1 Pierre 2,1-17 ou Apocalypse 21,9-27

L’honneur du culte

Vie anonyme de saint Hugues

L’esprit de Cluny, p. 71s

       Encouragé par l’avertissement divin, Hugues construisit, comme une tente pour la gloire de Dieu, une basilique si grande et si belle qu’on pourrait difficilement en citer une autre plus vaste et plus admirable. Celle-ci est d’une telle splendeur, d’une telle gloire, que si, par hypothèse, les habitants du ciel pouvaient se plaire dans nos demeures humaines, on dirait que c’est ici le parvis des anges.

       Considérant que les œuvres corporelles ne servent pas à grand-chose tandis que la piété est utile à tout, il veillait scrupuleusement à la perfection du culte divin, et n’avait pas son pareil pour la conscience avec laquelle il s’acquittait du devoir de la louange. Dans les divins offices, on le trouvait sacré, solennel. Il célébrait avec une telle dignité, une telle grandeur, que c’était un spectacle pour les anges et les hommes. On aurait dit qu’il attirait à lui tous les cœurs pour les entraîner avec lui dans l’hommage à son Dieu. Au-dessus de tout bien sur cette terre d’exil, il pensait que c’était le bien suprême de glorifier Dieu par un culte solennel dans son sanctuaire.

       Un saint amour du sacrement de l’autel couronnait toutes ses vertus. L’élan de son cœur l’emportait au-dessus de lui-même pour le faire pénétrer à l’intérieur du Ciel.
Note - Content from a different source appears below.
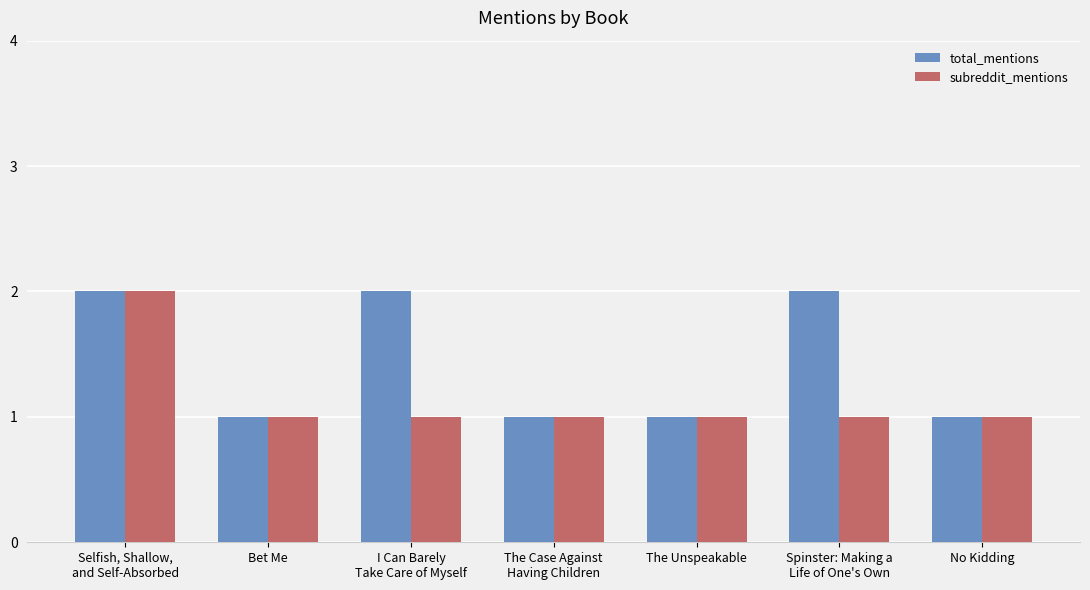

What are all the series names shown in the legend?

total_mentions, subreddit_mentions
Qui pourrait décrire le regard si clair de sa foi ? Ne disons pas qu’il adorait le Seigneur Jésus caché sous le voile du sacrement, mais plutôt qu’il le contemplait sans voile. L’apparence extérieure ne portait aucune ombre dans son intelligence, mais l’œil de son esprit discernait le Seigneur. Avec les Apôtres, il le voyait marchant sur les chemins, avec Notre-Dame il le contemplait suspendu en croix et, avec Marie-Madeleine, se relevant d’entre les morts. Il avait mis toute son espérance dans ce mystère du Corps et du Sang sacré du Christ. Chaque jour, en son église, sacrifiant le Fils de Dieu à son Père pour ses péchés et ceux du monde entier, il s’immolait lui aussi dans la même oblation, avec une grande dévotion du cœur et avec des larmes. Vous l’auriez vu, à l’autel, pleurer jusqu’à en être secoué tout entier. Les sanglots lui coupaient la parole et le souffle. On comprenait qu’il devenait étranger à cette terre et se soulevait jusqu’au divin. Non seulement par l’esprit, mais dans son corps même, il appartenait au Ciel. On se prenait à penser que le Seigneur avait dit exprès pour lui : Celui qui mange ma chair et boit mon sang demeure en moi, et moi en lui. Et celui qui me mange vit lui aussi pour moi.